Copy every line of the records below without changing anything.

↓

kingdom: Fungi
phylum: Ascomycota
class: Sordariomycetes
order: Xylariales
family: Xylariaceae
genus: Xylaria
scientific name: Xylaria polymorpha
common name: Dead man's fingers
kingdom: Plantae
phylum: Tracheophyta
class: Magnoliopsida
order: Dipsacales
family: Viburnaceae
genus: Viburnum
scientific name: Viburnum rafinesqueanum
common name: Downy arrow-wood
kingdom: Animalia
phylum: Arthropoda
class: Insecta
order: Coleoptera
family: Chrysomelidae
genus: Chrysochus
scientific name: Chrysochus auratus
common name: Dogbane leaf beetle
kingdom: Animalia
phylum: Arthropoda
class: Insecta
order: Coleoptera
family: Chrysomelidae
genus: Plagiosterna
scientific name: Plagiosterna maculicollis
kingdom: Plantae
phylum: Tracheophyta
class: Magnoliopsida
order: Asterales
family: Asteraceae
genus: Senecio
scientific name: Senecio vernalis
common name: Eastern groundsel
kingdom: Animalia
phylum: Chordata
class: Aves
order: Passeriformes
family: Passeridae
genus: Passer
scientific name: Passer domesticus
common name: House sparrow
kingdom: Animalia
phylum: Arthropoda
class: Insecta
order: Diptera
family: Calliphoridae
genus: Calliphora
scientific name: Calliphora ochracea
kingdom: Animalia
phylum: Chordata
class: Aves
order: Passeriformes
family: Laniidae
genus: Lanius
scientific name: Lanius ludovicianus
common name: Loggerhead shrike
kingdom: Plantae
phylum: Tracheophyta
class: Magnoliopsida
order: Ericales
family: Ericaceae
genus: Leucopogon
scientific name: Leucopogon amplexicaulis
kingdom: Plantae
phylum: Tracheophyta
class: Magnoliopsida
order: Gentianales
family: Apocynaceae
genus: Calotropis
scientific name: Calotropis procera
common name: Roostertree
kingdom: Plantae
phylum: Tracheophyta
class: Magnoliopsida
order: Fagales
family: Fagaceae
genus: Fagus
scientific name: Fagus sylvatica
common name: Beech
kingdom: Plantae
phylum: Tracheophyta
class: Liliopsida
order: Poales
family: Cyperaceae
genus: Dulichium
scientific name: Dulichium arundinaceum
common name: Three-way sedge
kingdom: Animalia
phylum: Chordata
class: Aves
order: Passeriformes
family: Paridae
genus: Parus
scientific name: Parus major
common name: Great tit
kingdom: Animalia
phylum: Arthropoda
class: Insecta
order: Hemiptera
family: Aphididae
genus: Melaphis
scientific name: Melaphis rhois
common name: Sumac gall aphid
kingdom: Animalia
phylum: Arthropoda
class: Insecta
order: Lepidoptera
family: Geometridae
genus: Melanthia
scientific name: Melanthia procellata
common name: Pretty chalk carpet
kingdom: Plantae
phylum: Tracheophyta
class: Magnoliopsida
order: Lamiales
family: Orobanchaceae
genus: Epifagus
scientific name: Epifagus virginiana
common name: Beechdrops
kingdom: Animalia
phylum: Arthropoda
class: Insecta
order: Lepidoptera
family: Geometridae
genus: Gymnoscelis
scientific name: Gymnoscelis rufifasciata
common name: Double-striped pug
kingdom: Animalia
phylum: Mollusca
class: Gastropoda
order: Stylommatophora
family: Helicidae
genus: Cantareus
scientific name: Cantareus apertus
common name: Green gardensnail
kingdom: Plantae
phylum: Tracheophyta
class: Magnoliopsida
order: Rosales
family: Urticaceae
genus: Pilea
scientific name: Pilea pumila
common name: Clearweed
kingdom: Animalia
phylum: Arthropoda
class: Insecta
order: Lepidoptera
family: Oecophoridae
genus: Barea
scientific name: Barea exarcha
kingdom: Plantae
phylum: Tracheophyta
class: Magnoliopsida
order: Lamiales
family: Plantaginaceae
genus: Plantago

↑

*PROBLEM SOLUTION*.
kingdom: Fungi
phylum: Ascomycota
class: Sordariomycetes
order: Xylariales
family: Xylariaceae
genus: Xylaria
scientific name: Xylaria polymorpha
common name: Dead man's fingers
kingdom: Plantae
phylum: Tracheophyta
class: Magnoliopsida
order: Dipsacales
family: Viburnaceae
genus: Viburnum
scientific name: Viburnum rafinesqueanum
common name: Downy arrow-wood
kingdom: Animalia
phylum: Arthropoda
class: Insecta
order: Coleoptera
family: Chrysomelidae
genus: Chrysochus
scientific name: Chrysochus auratus
common name: Dogbane leaf beetle
kingdom: Animalia
phylum: Arthropoda
class: Insecta
order: Coleoptera
family: Chrysomelidae
genus: Plagiosterna
scientific name: Plagiosterna maculicollis
kingdom: Plantae
phylum: Tracheophyta
class: Magnoliopsida
order: Asterales
family: Asteraceae
genus: Senecio
scientific name: Senecio vernalis
common name: Eastern groundsel
kingdom: Animalia
phylum: Chordata
class: Aves
order: Passeriformes
family: Passeridae
genus: Passer
scientific name: Passer domesticus
common name: House sparrow
kingdom: Animalia
phylum: Arthropoda
class: Insecta
order: Diptera
family: Calliphoridae
genus: Calliphora
scientific name: Calliphora ochracea
kingdom: Animalia
phylum: Chordata
class: Aves
order: Passeriformes
family: Laniidae
genus: Lanius
scientific name: Lanius ludovicianus
common name: Loggerhead shrike
kingdom: Plantae
phylum: Tracheophyta
class: Magnoliopsida
order: Ericales
family: Ericaceae
genus: Leucopogon
scientific name: Leucopogon amplexicaulis
kingdom: Plantae
phylum: Tracheophyta
class: Magnoliopsida
order: Gentianales
family: Apocynaceae
genus: Calotropis
scientific name: Calotropis procera
common name: Roostertree
kingdom: Plantae
phylum: Tracheophyta
class: Magnoliopsida
order: Fagales
family: Fagaceae
genus: Fagus
scientific name: Fagus sylvatica
common name: Beech
kingdom: Plantae
phylum: Tracheophyta
class: Liliopsida
order: Poales
family: Cyperaceae
genus: Dulichium
scientific name: Dulichium arundinaceum
common name: Three-way sedge
kingdom: Animalia
phylum: Chordata
class: Aves
order: Passeriformes
family: Paridae
genus: Parus
scientific name: Parus major
common name: Great tit
kingdom: Animalia
phylum: Arthropoda
class: Insecta
order: Hemiptera
family: Aphididae
genus: Melaphis
scientific name: Melaphis rhois
common name: Sumac gall aphid
kingdom: Animalia
phylum: Arthropoda
class: Insecta
order: Lepidoptera
family: Geometridae
genus: Melanthia
scientific name: Melanthia procellata
common name: Pretty chalk carpet
kingdom: Plantae
phylum: Tracheophyta
class: Magnoliopsida
order: Lamiales
family: Orobanchaceae
genus: Epifagus
scientific name: Epifagus virginiana
common name: Beechdrops
kingdom: Animalia
phylum: Arthropoda
class: Insecta
order: Lepidoptera
family: Geometridae
genus: Gymnoscelis
scientific name: Gymnoscelis rufifasciata
common name: Double-striped pug
kingdom: Animalia
phylum: Mollusca
class: Gastropoda
order: Stylommatophora
family: Helicidae
genus: Cantareus
scientific name: Cantareus apertus
common name: Green gardensnail
kingdom: Plantae
phylum: Tracheophyta
class: Magnoliopsida
order: Rosales
family: Urticaceae
genus: Pilea
scientific name: Pilea pumila
common name: Clearweed
kingdom: Animalia
phylum: Arthropoda
class: Insecta
order: Lepidoptera
family: Oecophoridae
genus: Barea
scientific name: Barea exarcha
kingdom: Plantae
phylum: Tracheophyta
class: Magnoliopsida
order: Lamiales
family: Plantaginaceae
genus: Plantago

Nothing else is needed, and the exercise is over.